**Provided material**
━━━━

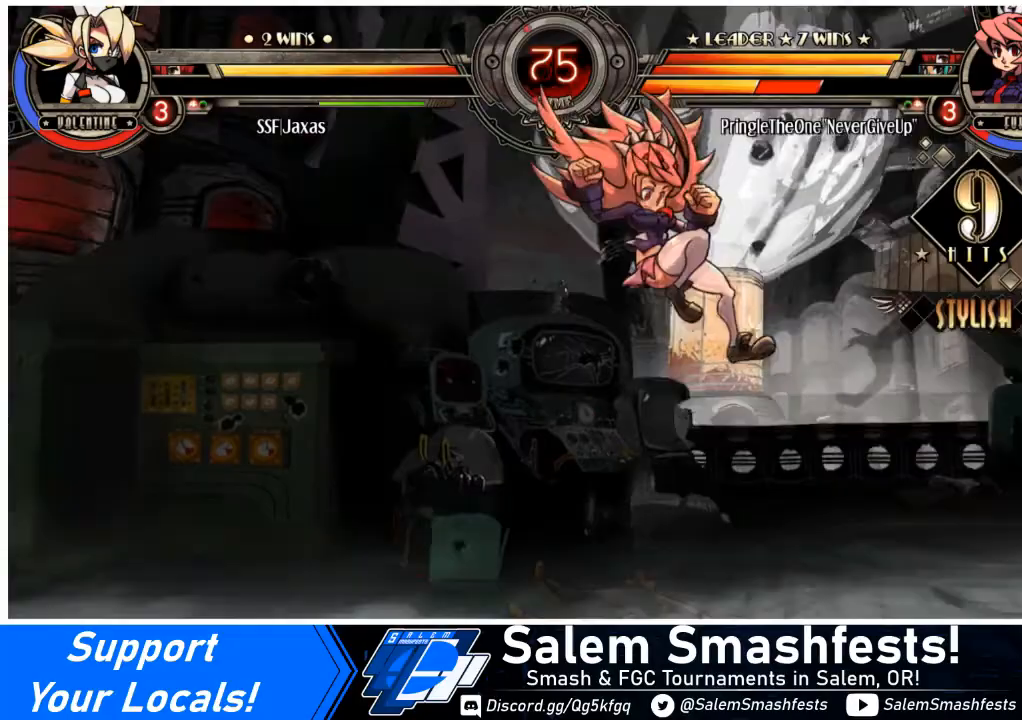
{"buttons": [], "events": [[67, "SQUARE", "down"], [167, "SQUARE", "up"], [267, "DPAD_RIGHT", "up"], [301, "SQUARE", "down"], [401, "SQUARE", "up"]]}
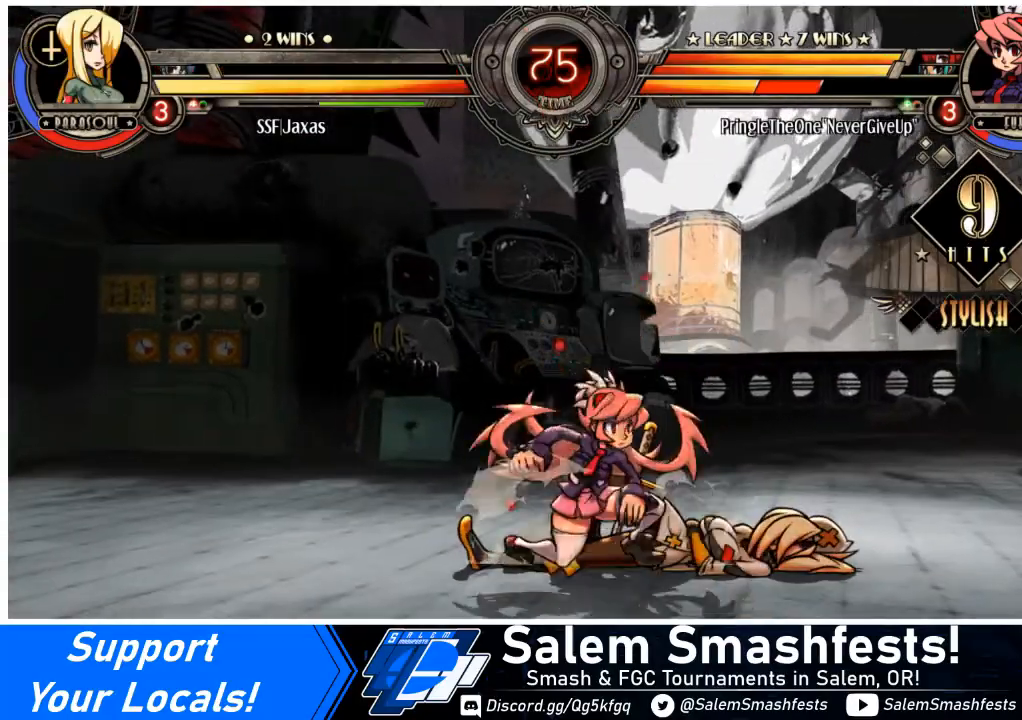
{"buttons": ["DPAD_RIGHT"], "events": [[100, "DPAD_LEFT", "down"], [334, "DPAD_LEFT", "up"], [367, "DPAD_RIGHT", "down"]]}
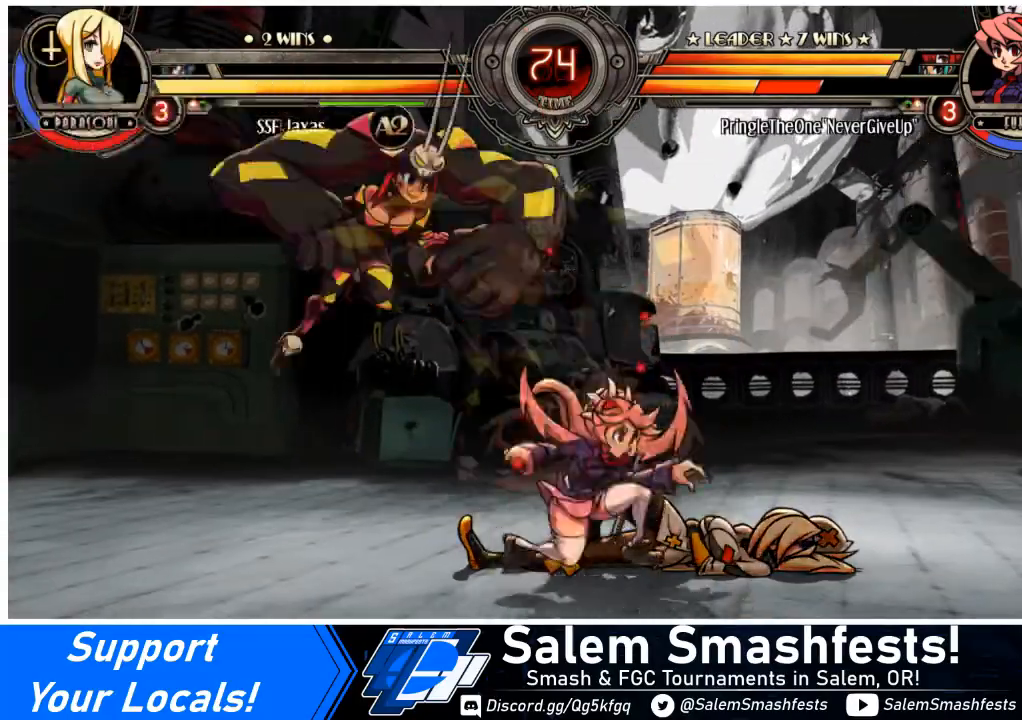
{"buttons": ["DPAD_RIGHT"], "events": [[34, "DPAD_DOWN", "down"], [167, "DPAD_DOWN", "up"]]}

━━━━

**The problem**
I would like the data above transcribed exactly, with its pictures left out.

**Task output**
{"buttons": [], "events": [[67, "SQUARE", "down"], [167, "SQUARE", "up"], [267, "DPAD_RIGHT", "up"], [301, "SQUARE", "down"], [401, "SQUARE", "up"]]}
{"buttons": ["DPAD_RIGHT"], "events": [[100, "DPAD_LEFT", "down"], [334, "DPAD_LEFT", "up"], [367, "DPAD_RIGHT", "down"]]}
{"buttons": ["DPAD_RIGHT"], "events": [[34, "DPAD_DOWN", "down"], [167, "DPAD_DOWN", "up"]]}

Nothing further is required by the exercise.